• QUOTED PASSAGE:
......
KOOZ If one starts looking at a little bit of your time at the Nieuwe Instituut, the research that you undertook involved two film works which draw on Zulu heritage, as a means of exploring the potential of Zulu imagination in relation to the fields of Architecture and technology. You just mentioned the idea of reframing knowledge systems; how did your research open up potential alternatives for your practice?
RHWell, it was the other way around. I was trying to advance one of those two films beyond what I had already produced. What the work at the Nieuwe Instituut produced was a really fertile and secure framework, a mode of thinking about how language serves as a repository to make a case. I was looking at a culture where history is not written — at least, the length of its history has not been documented in text form. It has been documented and carried through language. How does one work with the aesthetics and the composition of language — of terms, proverbs and phrases — to account for spatial imagination and technology? The question that I arrived with was, how have Zulu people contributed to spatial production; what has been the spatial imagination generated and valorised by these people? If one doesn't have history books to draw from, could I look at the terms that exist between rural areas and urban areas — how do these terms travel from one location to the other and vice versa? Which of these terms get carried over and which get left behind? Can I then use these terms and arrive at their etymology in order to understand something?
One term, for example, is ukunana. Ukunana is the act of asking a neighbour for a ration of food. If I don't have any potatoes, I can go to my neighbour and ask for potatoes. The term is devoid of any kind notion of debt and credit; it is to ask for food without shame. This term has evaporated in the urban context, yet it still remains in the rural areas. It tells us something about the social relations that have evolved, in response to and informed by space; how people have lived together, amongst one another. Another term is umsamo. Umsamo is an altar and is said to be the place that grounds a home in the spiritual realm. This is the place where one engages with the ancestors, for example. The question is, if the idea of umsamo originates in rural areas, what becomes a proxy for umsamo in urban areas? How does someone in a rural context elaborate upon umsamo, versus someone in the urban environments? What can we understand about the connection and triangulation between space, spirituality and the living entity?
......
• SUPPLIED INFORMATION:
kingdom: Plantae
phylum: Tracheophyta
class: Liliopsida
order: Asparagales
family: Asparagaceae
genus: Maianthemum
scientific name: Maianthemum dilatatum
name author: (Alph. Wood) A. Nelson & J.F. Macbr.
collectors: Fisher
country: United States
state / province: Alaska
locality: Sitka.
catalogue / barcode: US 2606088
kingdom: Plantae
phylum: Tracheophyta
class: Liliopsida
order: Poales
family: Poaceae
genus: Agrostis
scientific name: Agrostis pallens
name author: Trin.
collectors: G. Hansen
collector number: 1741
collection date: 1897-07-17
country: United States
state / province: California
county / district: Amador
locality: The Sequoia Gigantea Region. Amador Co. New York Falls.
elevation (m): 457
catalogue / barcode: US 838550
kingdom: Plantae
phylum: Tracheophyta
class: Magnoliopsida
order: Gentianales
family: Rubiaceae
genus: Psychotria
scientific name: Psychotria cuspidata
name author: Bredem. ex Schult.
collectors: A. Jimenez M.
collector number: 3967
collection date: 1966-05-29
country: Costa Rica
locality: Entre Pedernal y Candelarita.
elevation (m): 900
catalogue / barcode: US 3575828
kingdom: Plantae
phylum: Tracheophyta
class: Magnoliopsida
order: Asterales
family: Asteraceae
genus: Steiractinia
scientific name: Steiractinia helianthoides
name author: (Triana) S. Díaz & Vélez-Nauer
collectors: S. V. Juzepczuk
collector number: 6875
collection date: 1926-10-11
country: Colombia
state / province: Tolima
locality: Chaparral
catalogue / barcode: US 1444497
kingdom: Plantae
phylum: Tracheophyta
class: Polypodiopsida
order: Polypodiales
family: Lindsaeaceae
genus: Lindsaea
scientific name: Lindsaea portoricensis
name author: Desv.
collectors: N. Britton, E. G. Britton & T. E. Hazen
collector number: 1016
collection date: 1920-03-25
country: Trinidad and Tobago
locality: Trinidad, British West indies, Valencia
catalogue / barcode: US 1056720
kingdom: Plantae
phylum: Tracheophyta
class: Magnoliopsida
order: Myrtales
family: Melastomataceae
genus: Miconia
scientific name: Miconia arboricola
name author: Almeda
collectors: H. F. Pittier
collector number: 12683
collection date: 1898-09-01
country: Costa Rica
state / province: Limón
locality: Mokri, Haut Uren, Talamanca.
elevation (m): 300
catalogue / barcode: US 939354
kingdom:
......
• SHORT EXERCISE A:
Answer these three questions about the interview, one answer per line, each marked like its question.
(i) What is ukunana?
(ii) What is umsamo said to be?
(iii) How has the history of the culture the speaker was studying been documented and carried?
• SHORT EXERCISE B:
Please give the lines of the records from the line with "genus: Psychotria" up to and including the line with "elevation (m): 900" as a Markdown table with the columns Row and Entry. Put the row number in Row and the line in Entry, leaving out any blank lines.

• OUTPUT A:
(i) Ukunana is the act of asking a neighbor for a ration of food.
(ii) Umsamo is an altar and is said to be the place that grounds a home in the spiritual realm.
(iii) It has been documented and carried through language, not in text form.

• OUTPUT B:
| Row | Entry |
|---|---|
| 1 | genus: Psychotria |
| 2 | scientific name: Psychotria cuspidata |
| 3 | name author: Bredem. ex Schult. |
| 4 | collectors: A. Jimenez M. |
| 5 | collector number: 3967 |
| 6 | collection date: 1966-05-29 |
| 7 | country: Costa Rica |
| 8 | locality: Entre Pedernal y Candelarita. |
| 9 | elevation (m): 900 |